How Western University's in-vehicle camera monitors state of drivers
The technology behind self-driving cars is rapidly evolving and "the more control the automated system has, the more freedom the driver is given," explains professor Soodeh Nikan from Western University's Faculty of Electrical and Computer Engineering.
The school is at the forefront of advancing technology that could revolutionize the way we drive. With a focus on safety, particularly in workplace settings, researchers are building on Level 3 autonomous vehicles that could allow drivers to temporarily shift their attention from the road under certain conditions.
Eyes on the driver
All drivers know the importance of keeping their eyes on the road. However, in the emerging realm of self-driving cars, the focus is shifting towards the road — or rather, the car — keeping its 'eyes' on the driver. The advancements could ultimately lead to improved safety, especially in workplace settings, like public transportation, long-haul trucking, and any other occupations that involve regular driving.

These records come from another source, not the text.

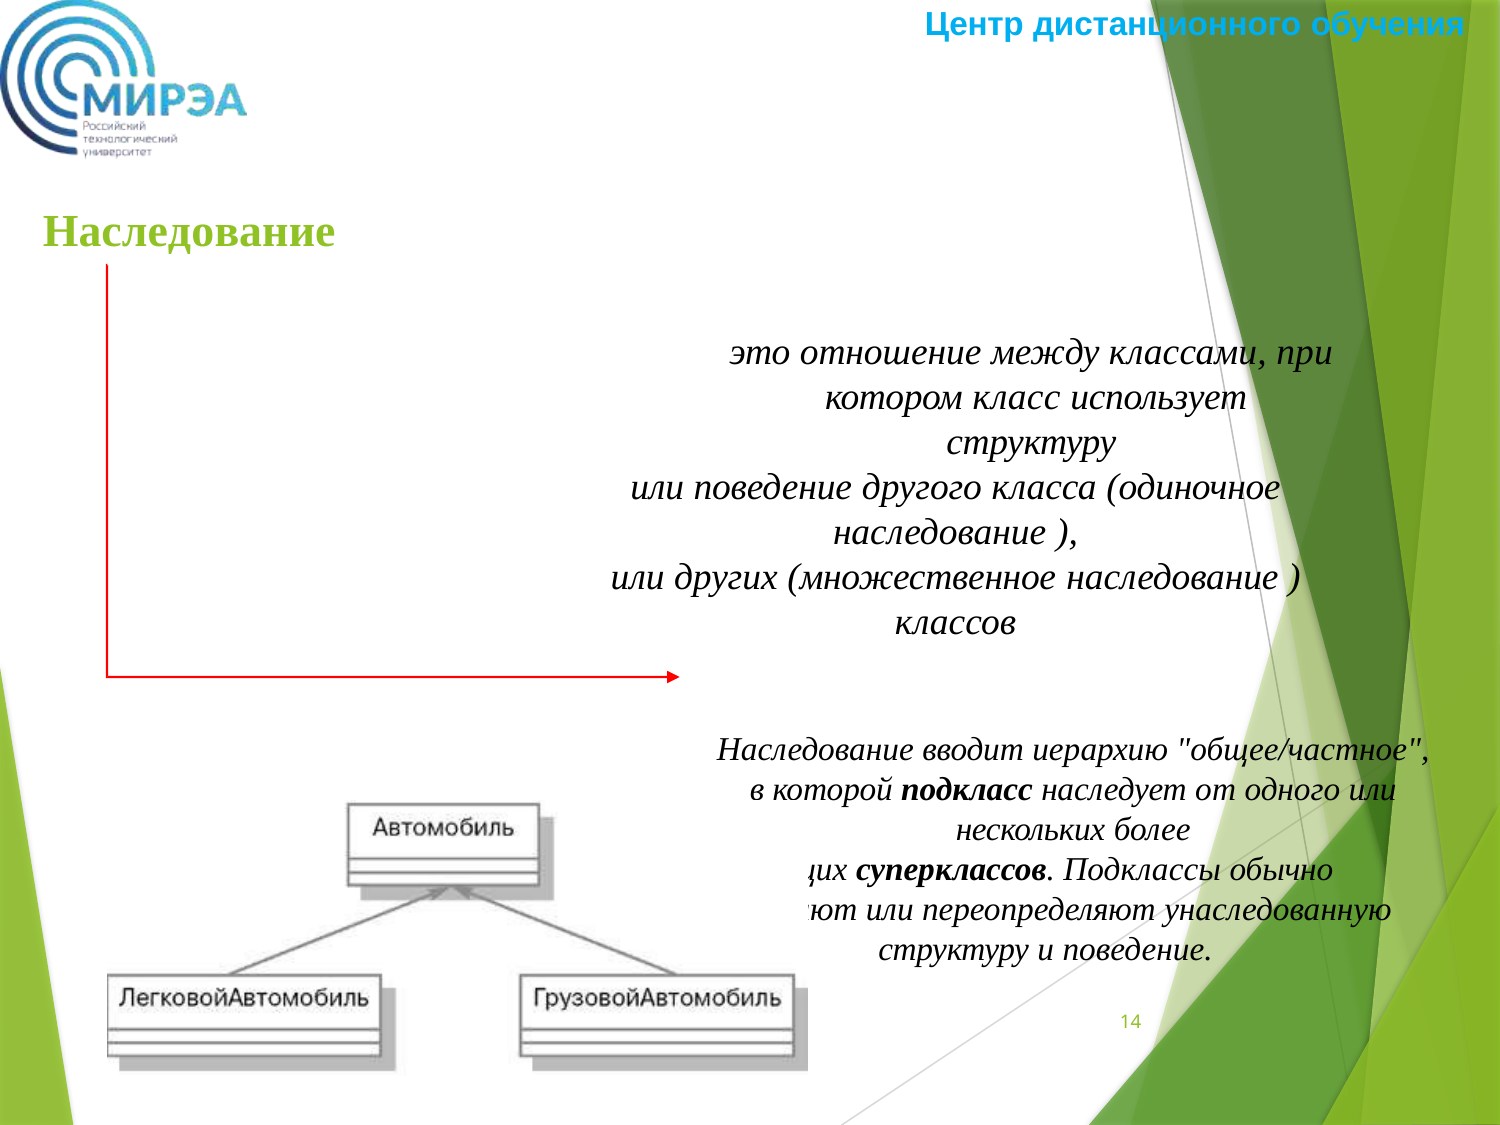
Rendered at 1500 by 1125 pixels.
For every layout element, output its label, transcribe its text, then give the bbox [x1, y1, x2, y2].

picture [106, 799, 808, 1076]
text_box [105, 263, 680, 684]
title Наследование [40, 198, 337, 389]
slide_number 14 [1057, 967, 1142, 1125]
text_box Центр дистанционного обучения [922, 0, 1473, 43]
text_box это отношение между классами, при котором класс использует структуру или поведение другого класса (одиночное наследование ), или других (множественное наследование ) классов Наследование вводит иерархию "общее/частное", в которой подкласс наследует от одного или нескольких более общих суперклассов. Подклассы обычно дополняют или переопределяют унаследованную структуру и поведение. [575, 324, 1487, 967]
picture [0, 0, 247, 160]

Unlike current Level 2 self-driving cars that only monitor a driver's visual attention, the technology developed at Western University goes beyond by utilizing a simple in-vehicle camera to measure pupil size, facial changes, and skin colour alterations. These indicators help identify situations where drivers might be under stress, distracted, impaired, or experiencing other conditions that prevent them from safely resuming control.
When asked about the potential implications for health and safety professionals managing vehicle fleets, Nikan says the cameras provide real-time insights into drivers' conditions, enabling managers to take immediate action. "This technology can mitigate potential legal or financial liabilities by alerting managers to any concerning behavior or conditions exhibited by drivers, ensuring the safety of workers on the road," claims Nikan.
Partners in advancing technology
Under the guidance of Nikan, the school has tapped into the expertise of Harshita Mangotra, an undergraduate student from Indira Gandhi Delhi Technical University for Women in India.
Mangotra's role has been instrumental in creating the in-vehicle camera. Her expertise in computer vision and AI algorithms enabled her to accurately measure changes in pupil size in real-time, a crucial indicator of a driver's cognitive load. Through extensive analysis of more than 20 million video images, Mangotra identified the most effective machine learning model for precise pupil size estimation.
The collaboration was made possible through Mitacs Globalink Research Internship. “The real difference between Canada and India was the teamwork I discovered in the research lab,” says Mangotra. “It helped me to complete this project in such a short time, and I couldn’t have done it without the support of my peers.”
"By monitoring drivers' cognitive load, emotional state, and overall well-being, we can ensure that drivers are in a position to make critical decisions when needed," explains Nikan. She says while Level 3 cars are making their way into markets in places like California and Japan, these vehicles will still require human intervention in certain scenarios.
The potential impact of this technology is not far off. "In the US, there are plans to have technology preventing impaired drivers from operating vehicles by 2026," says Nikan. And Europe is set to make driver monitoring systems a safety standard for new car models by 2024.